Since April, there haven't been any news on the probe. However, any enforcement action against Kaspersky from the Commerce Department would prohibit the use of the company's software on computer networks that operate critical infrastructure. At the same time, too broad restrictions on Kaspersky Lab in the US could cause disruption to the operation of other software.
But just about any action against Kaspersky would contribute to furthering a situation in which hardware or software produced in the West is used by Western companies and organisations, while Russian-produced tech is used only by that country’s allies.
Incidentally, Kaspersky denies that it works with Russia to facilitate cyberespionage, but the firm has further stepped down its operations in North America since Russia’s invasion of Ukraine.
As business opportunities in the countries supporting Ukraine have been shrinking for Kaspersky Lab, the company is trying to foster growth in markets that are still open for its business.

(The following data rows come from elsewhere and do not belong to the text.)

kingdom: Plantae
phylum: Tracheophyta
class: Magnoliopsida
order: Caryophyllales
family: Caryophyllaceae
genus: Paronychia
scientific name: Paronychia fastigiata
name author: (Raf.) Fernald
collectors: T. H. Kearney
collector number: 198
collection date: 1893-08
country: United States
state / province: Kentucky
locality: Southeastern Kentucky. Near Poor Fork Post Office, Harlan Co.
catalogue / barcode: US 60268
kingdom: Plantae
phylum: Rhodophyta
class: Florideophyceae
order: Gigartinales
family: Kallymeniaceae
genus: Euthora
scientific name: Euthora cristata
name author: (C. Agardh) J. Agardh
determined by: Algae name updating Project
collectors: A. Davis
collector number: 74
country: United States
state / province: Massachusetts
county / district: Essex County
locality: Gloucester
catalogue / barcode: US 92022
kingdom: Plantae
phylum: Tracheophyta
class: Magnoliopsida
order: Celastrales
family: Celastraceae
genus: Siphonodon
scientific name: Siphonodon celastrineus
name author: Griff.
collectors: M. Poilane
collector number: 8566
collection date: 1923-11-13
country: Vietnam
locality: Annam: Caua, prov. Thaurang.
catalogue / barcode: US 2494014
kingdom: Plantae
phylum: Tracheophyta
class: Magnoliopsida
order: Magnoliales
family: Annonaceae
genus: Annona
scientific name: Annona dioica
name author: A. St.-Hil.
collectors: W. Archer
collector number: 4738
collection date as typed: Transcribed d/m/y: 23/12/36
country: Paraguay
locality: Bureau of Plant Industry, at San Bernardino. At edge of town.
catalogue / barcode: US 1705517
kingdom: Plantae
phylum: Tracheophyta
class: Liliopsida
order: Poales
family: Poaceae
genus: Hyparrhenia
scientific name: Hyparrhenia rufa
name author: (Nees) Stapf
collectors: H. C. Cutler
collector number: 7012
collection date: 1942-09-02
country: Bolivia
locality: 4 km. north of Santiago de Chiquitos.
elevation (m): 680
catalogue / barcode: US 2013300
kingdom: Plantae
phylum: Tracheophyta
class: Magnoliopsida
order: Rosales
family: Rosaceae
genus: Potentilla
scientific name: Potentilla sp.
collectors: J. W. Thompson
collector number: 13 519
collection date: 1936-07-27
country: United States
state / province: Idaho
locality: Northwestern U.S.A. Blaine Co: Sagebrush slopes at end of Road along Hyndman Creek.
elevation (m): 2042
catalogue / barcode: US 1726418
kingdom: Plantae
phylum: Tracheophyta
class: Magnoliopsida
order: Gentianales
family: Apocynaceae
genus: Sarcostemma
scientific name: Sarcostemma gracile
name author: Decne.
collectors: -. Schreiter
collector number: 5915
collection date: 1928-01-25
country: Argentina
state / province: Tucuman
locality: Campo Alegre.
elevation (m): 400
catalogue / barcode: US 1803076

In September 2023, Kaspersky Lab opened a transparency centre in Saudi Arabia, aiming to step up trust in Kaspersky products by explaining its policies to users and giving them a chance to check source code. A network of transparency centres has already existed in various countries as part of a global transparency initiative launched back in 2018.
Kaspersky Lab says its sales were up by 16% in the first half of 2023, year on year. More transparency centres are expected to be launched in Middle East, Africa and the Asia Pacific region by mid-2024.
Simultaneously, Kaspersky Lab is trying to step up its presence in the Chinese market. Recently, the firm announced an OEM agreement with Chinese electronics manufacturer Centerm, which will now install Kaspersky Thin Client on tablets and other devices it manufactures.